Counting the Days

Counting

whoilove “on Sundays”

a weekly blog.



Counting the Days

 
Guest blog from
the Romine Family

As I sit in a quiet house (Crosbee napping, Cooper at school and Daddy working) editing pictures from our wonderful spring break I couldn’t help but hear the blaring sound of the weather siren go off. Every Friday at 11:00 they blare the siren as a test. As I sit here listening to the siren it dawns on me that I haven’t heard that siren in a very long time…weeks, maybee months. Our lives are so different now…Crosbee adds so much excitement to our lives. I use to dread Friday’s at 11. I would wait on pins and needles to hear it…pause, remember, cry, talk to Henley and even laugh. Henley passed away at 10:58 on a Friday morning just 2 minutes BEEfore the siren would blare. It is that constant reminder of those last moments with our precious, brave, loving, sweet daughter. It is sad. Sad yes but also brings a smile knowing that only Henley would send a constant reminder to use each Friday. She always wanted to bee heard. Oh how we love that little girl. Today the siren took me by surprise. Had I forgot about that siren? Have we been so busy with Crosbee? Had we blocked out the sound? Whatever it is Henley wanted to bee heard today. Henley Hazel…I heard you! I laughed, I cried, I relished in another sign from you reassuring us that you are so very close. Thank you love!

Henley has made her self so very apparent lately! She was right there with us as we spent spring break at her favorite place…the BEEach. She sent us sign after sign letting us know she wasn’t far. Each one of those signs warms our hearts and reassures us that we will one day bee together again. This hurt, this pain, this longing for our daughter, Cooper’s sister will one day put to rest.

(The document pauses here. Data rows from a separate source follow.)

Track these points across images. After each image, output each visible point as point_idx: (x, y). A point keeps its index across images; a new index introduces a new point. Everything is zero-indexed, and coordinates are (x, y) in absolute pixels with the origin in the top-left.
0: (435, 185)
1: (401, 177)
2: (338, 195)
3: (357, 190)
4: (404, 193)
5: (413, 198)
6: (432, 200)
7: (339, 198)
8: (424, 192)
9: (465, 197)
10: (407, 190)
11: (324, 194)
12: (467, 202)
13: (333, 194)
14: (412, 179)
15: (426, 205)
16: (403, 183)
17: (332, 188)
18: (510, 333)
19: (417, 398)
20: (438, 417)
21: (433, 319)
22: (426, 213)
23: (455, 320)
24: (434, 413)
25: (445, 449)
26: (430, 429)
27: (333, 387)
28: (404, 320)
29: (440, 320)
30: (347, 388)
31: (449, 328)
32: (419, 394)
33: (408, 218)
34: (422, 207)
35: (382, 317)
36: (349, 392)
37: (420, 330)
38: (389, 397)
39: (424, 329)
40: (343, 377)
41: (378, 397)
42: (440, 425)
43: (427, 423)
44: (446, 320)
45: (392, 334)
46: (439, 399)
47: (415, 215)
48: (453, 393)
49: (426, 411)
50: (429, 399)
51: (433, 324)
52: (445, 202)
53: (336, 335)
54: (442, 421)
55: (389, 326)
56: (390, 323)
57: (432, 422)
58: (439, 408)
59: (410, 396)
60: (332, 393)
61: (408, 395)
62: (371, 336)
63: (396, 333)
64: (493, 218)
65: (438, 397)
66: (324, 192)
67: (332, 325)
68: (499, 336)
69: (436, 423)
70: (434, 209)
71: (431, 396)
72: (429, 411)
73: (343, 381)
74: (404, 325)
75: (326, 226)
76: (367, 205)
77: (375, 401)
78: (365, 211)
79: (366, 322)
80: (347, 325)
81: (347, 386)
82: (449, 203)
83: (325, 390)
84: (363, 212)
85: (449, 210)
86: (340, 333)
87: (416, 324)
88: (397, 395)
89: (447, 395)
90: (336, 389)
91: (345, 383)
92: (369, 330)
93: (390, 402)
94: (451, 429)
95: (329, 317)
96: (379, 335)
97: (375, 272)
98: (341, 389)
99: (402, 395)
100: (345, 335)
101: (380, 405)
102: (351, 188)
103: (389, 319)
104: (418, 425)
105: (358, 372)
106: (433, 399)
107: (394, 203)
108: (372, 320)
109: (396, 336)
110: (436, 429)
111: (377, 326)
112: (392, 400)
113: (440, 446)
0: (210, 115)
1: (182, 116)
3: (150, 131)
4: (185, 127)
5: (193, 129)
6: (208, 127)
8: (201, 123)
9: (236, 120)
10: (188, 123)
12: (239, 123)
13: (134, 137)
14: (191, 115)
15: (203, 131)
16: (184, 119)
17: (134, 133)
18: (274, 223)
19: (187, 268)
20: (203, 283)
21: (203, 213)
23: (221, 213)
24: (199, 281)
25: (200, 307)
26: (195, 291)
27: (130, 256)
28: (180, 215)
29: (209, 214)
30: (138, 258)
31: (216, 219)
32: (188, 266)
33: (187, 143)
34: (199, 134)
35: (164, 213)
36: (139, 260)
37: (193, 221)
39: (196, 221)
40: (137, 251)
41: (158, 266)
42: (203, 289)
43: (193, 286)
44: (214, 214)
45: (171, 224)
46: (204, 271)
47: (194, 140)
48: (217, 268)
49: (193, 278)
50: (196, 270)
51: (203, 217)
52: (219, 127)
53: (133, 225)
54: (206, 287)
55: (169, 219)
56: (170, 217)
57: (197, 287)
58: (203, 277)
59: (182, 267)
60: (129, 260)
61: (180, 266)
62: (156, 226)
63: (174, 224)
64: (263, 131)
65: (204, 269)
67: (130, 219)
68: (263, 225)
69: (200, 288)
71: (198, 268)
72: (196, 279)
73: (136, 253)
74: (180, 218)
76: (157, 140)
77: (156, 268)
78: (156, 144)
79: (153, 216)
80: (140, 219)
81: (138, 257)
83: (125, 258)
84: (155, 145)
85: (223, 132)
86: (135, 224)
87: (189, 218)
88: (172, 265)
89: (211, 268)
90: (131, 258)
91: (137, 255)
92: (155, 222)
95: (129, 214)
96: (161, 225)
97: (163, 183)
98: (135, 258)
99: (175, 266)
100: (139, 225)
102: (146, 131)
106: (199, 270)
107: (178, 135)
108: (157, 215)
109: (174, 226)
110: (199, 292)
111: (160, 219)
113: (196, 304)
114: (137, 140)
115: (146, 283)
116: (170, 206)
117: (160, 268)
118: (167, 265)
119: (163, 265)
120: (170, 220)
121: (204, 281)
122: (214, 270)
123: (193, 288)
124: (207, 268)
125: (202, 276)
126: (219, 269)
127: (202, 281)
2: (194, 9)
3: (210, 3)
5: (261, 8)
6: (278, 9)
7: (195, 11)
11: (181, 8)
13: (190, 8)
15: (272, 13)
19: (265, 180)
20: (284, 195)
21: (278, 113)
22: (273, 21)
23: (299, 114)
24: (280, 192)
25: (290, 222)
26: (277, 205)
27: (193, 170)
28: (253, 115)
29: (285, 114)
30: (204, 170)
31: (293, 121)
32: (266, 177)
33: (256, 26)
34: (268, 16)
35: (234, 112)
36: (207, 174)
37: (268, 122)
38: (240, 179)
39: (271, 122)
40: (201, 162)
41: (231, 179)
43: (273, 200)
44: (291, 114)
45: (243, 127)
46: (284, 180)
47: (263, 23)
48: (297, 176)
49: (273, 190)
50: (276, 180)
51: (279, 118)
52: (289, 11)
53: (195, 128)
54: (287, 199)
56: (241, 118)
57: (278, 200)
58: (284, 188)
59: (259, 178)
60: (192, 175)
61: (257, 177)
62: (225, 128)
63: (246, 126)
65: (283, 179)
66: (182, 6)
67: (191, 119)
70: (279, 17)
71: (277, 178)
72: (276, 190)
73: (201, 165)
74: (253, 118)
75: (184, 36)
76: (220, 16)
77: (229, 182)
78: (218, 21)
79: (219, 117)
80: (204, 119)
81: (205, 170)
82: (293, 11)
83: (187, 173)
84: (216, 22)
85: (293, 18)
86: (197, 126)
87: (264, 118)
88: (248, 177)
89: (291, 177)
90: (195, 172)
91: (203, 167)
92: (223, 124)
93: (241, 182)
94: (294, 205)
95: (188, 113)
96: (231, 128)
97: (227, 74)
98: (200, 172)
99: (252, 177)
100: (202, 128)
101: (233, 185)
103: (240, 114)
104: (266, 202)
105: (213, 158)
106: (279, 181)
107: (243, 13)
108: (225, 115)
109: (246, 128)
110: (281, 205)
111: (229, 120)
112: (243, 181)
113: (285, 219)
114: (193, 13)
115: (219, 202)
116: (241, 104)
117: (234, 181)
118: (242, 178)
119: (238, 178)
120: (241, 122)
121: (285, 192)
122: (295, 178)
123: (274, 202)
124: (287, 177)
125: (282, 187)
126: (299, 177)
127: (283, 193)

Signs of Henley bring joy but at times can bring on sorrow…especially for Cooper. For him, at times, the are a reminder of what is missing, what he is unfair, what is just not right! Signs and a break from routine are hard. At home we have a routine…school, work, homework, practice, dinner, bed. Each day we know what to expect. Vacation…just like for all brings much needed rest and relaxation. For our family rest and relaxation brings about a huge reminder of the gapping whole we have in our family. It reminds us of what is missing, what we are missing, what is truly just not fair, just not ok. Vacation is a time of rest, relaxation which means slowing down life and smelling the roses…well our roses at times seem welted…our daughter and sister isn’t physically with us to play with, love on. Cooper especially is very aware of the loss and pain. As Cooper enjoys every moment of no school, running around in the sand, sun and surf, meeting new friends and just BEEing a 9 year old boy that I can bee clouded by the pain, sadness, anger and unfairness. Alll those things should bee done right along side of his sister Henley. As he gets older he is realizing that his life is far from the norm. He asks so many questions…”Why does everyone else get to grow up with their brother and sisters and I don’t?” “Why did Jesus have to take my sister?” “My life can’t bee completely happy beecause I don’t have Henley!” “Why does it have to bee like this?” “it isn’t fair that everyone else grows up with a playmate and I don’t have one of mine.” As Cooper interacts with more and more families, friends he realizes how different his life is. He is reminded of what he did have, a sister close in age, a forever playmate, someone to share life with. This is BEEyond heart breaking and honestly we have the same questions and feelings. We each are able to find our blessings in all of this. We are thankful for the time we had with Henley. We know life will continue and bring many blessings and much joy our way. Crosbee, Crosbee, Crosbee!!! She has brought so much light in our lives. Such a blessing she is. We are all aware of this but that said that doesn’t change the fact that Henley is no longer physically here…we have lost a daughter and Cooper has lost his best friend, his sister.

Not too long ago Cooper asked me…”Mom how many days have we lived without Henley?” Honestly one in which I didn’t want to know, I feared to know. Today as the siren went off I decided to find the answer to his question. How many days has it been since we held our daughter in our arms? Today I will have an answer for Cooper.

It has been 1001 days, 24040 hours, 1442404 minutes and 86544247 seconds too long!